◆ Stated problem ◆
Arrange every line of the listing below as a numbered list, omitting any blank lines.
--- START OF Dataset records ---
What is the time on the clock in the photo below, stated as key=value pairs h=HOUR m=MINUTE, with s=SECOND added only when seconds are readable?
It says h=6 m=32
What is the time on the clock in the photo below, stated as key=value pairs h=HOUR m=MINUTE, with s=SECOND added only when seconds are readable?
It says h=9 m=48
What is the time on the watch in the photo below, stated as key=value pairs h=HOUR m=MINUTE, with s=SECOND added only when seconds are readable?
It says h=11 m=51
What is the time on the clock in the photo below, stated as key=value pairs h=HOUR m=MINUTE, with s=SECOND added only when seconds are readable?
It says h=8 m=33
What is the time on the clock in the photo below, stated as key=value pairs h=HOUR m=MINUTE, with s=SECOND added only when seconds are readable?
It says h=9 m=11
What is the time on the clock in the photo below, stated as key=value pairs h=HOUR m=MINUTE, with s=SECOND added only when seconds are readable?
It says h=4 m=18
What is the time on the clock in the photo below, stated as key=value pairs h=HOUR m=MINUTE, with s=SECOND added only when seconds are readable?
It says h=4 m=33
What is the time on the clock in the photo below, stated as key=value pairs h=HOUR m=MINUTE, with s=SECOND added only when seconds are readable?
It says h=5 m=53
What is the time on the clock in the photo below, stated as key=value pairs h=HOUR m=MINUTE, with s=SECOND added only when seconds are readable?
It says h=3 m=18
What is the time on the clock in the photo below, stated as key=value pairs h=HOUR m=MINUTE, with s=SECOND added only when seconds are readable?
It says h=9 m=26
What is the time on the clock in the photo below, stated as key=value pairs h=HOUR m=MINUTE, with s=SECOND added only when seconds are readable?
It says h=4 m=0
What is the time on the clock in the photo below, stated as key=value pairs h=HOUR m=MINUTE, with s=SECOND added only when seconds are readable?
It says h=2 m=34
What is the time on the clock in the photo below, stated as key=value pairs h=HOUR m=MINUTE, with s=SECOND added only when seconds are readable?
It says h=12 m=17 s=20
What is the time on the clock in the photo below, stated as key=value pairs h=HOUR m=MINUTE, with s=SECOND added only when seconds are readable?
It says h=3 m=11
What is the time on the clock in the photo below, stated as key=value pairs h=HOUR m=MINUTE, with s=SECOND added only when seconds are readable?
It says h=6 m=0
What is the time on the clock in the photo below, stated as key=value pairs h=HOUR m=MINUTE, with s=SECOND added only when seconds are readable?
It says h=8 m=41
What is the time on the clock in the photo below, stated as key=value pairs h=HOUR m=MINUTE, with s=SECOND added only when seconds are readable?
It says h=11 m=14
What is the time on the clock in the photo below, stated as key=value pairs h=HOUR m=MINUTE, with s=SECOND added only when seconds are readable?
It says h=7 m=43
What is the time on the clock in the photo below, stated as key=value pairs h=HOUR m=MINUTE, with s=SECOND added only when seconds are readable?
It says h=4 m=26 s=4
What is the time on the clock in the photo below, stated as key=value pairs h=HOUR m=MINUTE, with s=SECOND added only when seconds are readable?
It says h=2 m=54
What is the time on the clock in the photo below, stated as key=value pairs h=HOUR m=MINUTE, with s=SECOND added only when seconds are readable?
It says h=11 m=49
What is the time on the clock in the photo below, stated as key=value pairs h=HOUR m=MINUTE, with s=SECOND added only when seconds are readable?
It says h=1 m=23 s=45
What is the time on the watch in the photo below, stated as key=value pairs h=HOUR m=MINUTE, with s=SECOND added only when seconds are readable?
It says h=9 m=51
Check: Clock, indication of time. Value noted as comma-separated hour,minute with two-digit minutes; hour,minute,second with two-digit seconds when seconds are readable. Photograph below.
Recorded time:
--- END OF Dataset records ---
◆ Task result ◆
1. What is the time on the clock in the photo below, stated as key=value pairs h=HOUR m=MINUTE, with s=SECOND added only when seconds are readable?
2. It says h=6 m=32
3. What is the time on the clock in the photo below, stated as key=value pairs h=HOUR m=MINUTE, with s=SECOND added only when seconds are readable?
4. It says h=9 m=48
5. What is the time on the watch in the photo below, stated as key=value pairs h=HOUR m=MINUTE, with s=SECOND added only when seconds are readable?
6. It says h=11 m=51
7. What is the time on the clock in the photo below, stated as key=value pairs h=HOUR m=MINUTE, with s=SECOND added only when seconds are readable?
8. It says h=8 m=33
9. What is the time on the clock in the photo below, stated as key=value pairs h=HOUR m=MINUTE, with s=SECOND added only when seconds are readable?
10. It says h=9 m=11
11. What is the time on the clock in the photo below, stated as key=value pairs h=HOUR m=MINUTE, with s=SECOND added only when seconds are readable?
12. It says h=4 m=18
13. What is the time on the clock in the photo below, stated as key=value pairs h=HOUR m=MINUTE, with s=SECOND added only when seconds are readable?
14. It says h=4 m=33
15. What is the time on the clock in the photo below, stated as key=value pairs h=HOUR m=MINUTE, with s=SECOND added only when seconds are readable?
16. It says h=5 m=53
17. What is the time on the clock in the photo below, stated as key=value pairs h=HOUR m=MINUTE, with s=SECOND added only when seconds are readable?
18. It says h=3 m=18
19. What is the time on the clock in the photo below, stated as key=value pairs h=HOUR m=MINUTE, with s=SECOND added only when seconds are readable?
20. It says h=9 m=26
21. What is the time on the clock in the photo below, stated as key=value pairs h=HOUR m=MINUTE, with s=SECOND added only when seconds are readable?
22. It says h=4 m=0
23. What is the time on the clock in the photo below, stated as key=value pairs h=HOUR m=MINUTE, with s=SECOND added only when seconds are readable?
24. It says h=2 m=34
25. What is the time on the clock in the photo below, stated as key=value pairs h=HOUR m=MINUTE, with s=SECOND added only when seconds are readable?
26. It says h=12 m=17 s=20
27. What is the time on the clock in the photo below, stated as key=value pairs h=HOUR m=MINUTE, with s=SECOND added only when seconds are readable?
28. It says h=3 m=11
29. What is the time on the clock in the photo below, stated as key=value pairs h=HOUR m=MINUTE, with s=SECOND added only when seconds are readable?
30. It says h=6 m=0
31. What is the time on the clock in the photo below, stated as key=value pairs h=HOUR m=MINUTE, with s=SECOND added only when seconds are readable?
32. It says h=8 m=41
33. What is the time on the clock in the photo below, stated as key=value pairs h=HOUR m=MINUTE, with s=SECOND added only when seconds are readable?
34. It says h=11 m=14
35. What is the time on the clock in the photo below, stated as key=value pairs h=HOUR m=MINUTE, with s=SECOND added only when seconds are readable?
36. It says h=7 m=43
37. What is the time on the clock in the photo below, stated as key=value pairs h=HOUR m=MINUTE, with s=SECOND added only when seconds are readable?
38. It says h=4 m=26 s=4
39. What is the time on the clock in the photo below, stated as key=value pairs h=HOUR m=MINUTE, with s=SECOND added only when seconds are readable?
40. It says h=2 m=54
41. What is the time on the clock in the photo below, stated as key=value pairs h=HOUR m=MINUTE, with s=SECOND added only when seconds are readable?
42. It says h=11 m=49
43. What is the time on the clock in the photo below, stated as key=value pairs h=HOUR m=MINUTE, with s=SECOND added only when seconds are readable?
44. It says h=1 m=23 s=45
45. What is the time on the watch in the photo below, stated as key=value pairs h=HOUR m=MINUTE, with s=SECOND added only when seconds are readable?
46. It says h=9 m=51
47. Check: Clock, indication of time. Value noted as comma-separated hour,minute with two-digit minutes; hour,minute,second with two-digit seconds when seconds are readable. Photograph below.
48. Recorded time:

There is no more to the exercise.